Can you please refute this?
[…] commenter over at my post “Got a cosmology question?” […]
Michael: how’s this? https://letterstonature.wordpress.com/2013/08/01/fine-tuning-and-the-myth-of-one-variable-at-a-time/
Thanks man, that helps a lot.
Hey Luke, could I ask you for another favor? Me and my friend want to make a video on the fine-tuning of our universe. I want to go over the major fine-tunings in order of time. I want to explain each parameter and what would happen if they were different. Also I want to learn how much each parameter could be different before things go bad.
Can you make a post on this or/and give me some material to read. Which books would you recommend for this?

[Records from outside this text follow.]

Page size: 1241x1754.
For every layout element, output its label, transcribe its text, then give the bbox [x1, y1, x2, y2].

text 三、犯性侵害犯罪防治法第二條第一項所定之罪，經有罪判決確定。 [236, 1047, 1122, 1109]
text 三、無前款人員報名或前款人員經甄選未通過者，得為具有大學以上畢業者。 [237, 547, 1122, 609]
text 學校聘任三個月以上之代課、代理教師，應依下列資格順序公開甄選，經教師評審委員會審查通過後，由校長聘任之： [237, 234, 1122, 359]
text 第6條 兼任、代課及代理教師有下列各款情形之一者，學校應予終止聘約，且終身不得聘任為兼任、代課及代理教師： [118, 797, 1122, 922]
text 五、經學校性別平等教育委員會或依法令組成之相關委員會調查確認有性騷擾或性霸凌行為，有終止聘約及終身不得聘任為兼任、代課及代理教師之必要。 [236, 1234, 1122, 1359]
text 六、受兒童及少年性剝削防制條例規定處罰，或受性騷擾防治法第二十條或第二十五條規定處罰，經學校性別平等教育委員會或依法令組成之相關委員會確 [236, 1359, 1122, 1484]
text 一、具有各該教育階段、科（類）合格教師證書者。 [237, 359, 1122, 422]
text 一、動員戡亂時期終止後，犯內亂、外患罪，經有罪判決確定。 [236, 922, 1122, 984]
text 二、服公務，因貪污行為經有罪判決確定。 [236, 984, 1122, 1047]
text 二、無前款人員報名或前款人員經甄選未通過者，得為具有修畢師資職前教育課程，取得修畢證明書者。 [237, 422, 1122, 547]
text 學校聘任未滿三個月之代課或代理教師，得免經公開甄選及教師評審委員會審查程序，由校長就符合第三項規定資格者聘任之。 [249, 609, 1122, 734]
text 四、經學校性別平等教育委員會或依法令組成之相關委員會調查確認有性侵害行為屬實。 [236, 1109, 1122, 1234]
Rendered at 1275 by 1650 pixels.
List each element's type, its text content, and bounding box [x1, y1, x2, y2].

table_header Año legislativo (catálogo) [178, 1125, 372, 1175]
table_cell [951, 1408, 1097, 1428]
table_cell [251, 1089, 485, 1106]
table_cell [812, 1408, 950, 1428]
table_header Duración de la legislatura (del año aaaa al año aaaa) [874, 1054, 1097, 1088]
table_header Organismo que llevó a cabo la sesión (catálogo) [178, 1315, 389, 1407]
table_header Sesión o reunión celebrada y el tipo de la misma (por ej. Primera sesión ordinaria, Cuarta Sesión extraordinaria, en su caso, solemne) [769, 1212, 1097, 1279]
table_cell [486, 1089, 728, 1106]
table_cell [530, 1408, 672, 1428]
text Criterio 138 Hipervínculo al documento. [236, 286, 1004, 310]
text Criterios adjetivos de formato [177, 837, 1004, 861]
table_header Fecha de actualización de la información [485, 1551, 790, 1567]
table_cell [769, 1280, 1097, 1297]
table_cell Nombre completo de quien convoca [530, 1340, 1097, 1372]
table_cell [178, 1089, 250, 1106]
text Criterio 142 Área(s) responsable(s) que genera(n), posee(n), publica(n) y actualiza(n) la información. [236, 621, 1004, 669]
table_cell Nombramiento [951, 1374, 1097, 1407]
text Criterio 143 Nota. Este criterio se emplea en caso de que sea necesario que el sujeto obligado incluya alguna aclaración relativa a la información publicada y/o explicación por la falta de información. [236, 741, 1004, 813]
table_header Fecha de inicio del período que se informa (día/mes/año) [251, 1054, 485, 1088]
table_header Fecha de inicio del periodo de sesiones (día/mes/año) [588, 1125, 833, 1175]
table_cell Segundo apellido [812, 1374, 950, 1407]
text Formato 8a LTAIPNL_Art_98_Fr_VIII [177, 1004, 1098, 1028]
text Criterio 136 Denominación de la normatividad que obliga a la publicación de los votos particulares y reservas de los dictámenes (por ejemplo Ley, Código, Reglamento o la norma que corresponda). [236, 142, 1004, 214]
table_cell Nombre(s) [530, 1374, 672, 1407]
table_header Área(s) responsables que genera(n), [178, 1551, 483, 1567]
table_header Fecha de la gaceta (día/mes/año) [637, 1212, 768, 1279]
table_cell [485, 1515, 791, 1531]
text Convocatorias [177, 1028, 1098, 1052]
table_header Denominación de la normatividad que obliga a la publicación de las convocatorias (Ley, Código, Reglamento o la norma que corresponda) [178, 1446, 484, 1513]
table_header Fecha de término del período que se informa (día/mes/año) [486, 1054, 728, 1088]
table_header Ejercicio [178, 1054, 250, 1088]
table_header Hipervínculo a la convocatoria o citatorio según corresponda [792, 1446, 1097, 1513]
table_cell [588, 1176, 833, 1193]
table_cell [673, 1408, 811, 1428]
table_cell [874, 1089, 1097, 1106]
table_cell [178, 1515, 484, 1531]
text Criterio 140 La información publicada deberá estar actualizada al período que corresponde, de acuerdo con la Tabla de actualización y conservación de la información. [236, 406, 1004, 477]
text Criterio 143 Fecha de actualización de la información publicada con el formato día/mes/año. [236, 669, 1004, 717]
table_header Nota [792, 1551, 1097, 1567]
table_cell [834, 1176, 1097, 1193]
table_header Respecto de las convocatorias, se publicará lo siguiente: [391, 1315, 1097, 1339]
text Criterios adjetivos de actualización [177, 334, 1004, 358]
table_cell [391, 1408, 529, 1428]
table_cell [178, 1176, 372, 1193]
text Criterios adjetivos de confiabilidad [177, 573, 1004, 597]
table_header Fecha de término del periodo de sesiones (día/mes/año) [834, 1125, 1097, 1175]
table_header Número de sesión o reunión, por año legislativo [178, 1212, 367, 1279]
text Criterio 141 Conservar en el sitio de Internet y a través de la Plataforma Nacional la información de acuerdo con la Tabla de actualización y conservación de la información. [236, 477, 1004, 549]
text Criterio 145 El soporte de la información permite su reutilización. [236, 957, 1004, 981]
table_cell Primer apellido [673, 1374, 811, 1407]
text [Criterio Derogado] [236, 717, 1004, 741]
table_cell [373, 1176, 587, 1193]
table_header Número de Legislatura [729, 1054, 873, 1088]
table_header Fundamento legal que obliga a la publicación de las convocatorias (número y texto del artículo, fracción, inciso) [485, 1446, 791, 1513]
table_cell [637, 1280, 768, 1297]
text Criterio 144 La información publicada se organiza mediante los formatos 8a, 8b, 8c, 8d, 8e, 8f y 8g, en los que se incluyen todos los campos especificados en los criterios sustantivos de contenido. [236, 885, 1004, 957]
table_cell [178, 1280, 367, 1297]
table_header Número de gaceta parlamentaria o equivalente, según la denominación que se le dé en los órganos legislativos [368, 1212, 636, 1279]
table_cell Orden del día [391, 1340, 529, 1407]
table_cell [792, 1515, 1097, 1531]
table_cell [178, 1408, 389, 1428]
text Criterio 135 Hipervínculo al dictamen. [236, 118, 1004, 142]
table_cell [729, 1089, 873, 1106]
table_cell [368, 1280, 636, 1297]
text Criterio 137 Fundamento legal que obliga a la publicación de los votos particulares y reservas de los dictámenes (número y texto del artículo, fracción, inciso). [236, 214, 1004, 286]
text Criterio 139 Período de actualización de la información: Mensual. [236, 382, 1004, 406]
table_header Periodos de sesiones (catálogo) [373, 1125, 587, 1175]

We plan on making the video in a few months, but I want to be working on it until then so it will be flawless. Thanks!
Sorry about the slow reply. I’ll put together a post on that fairly soon – I’ve been planning that for a while. If you have any more questions, find my email address on my website: lukebarnes.info
Thanks I look I’m looking forward to your post!
In Krauss’s recent debate/dialogue with Craig, he seemed to indicate that he has all but solved the fine-tuning of the cosmological constant. I saw that he had written a paper proposing some kind of extension to the standard model that would provide low energy scale contributions to the effective cosmological constant but don’t see that his theory addresses the known QFT contributes that we have good reasons for thinking are the 120 orders of magnitude greater than the effective value of the constant. Am I interpreting this properly or did Krauss solve this long-standing fine-tuning issue? Please shed some light on how to interpret this recent proposal.
[…] invited cosmology questions before, but I wanted to renew the call. I’ve got a Q&A article on cosmology coming out […]
The indication that energy is not conserved in cosmology is IMO an indication of a bigger (closed) system as to comply with the conservation law. The question that follows is what bigger system can there be? This is related to the question of a source for dark energy which keep an expanding universe at a constant energy density.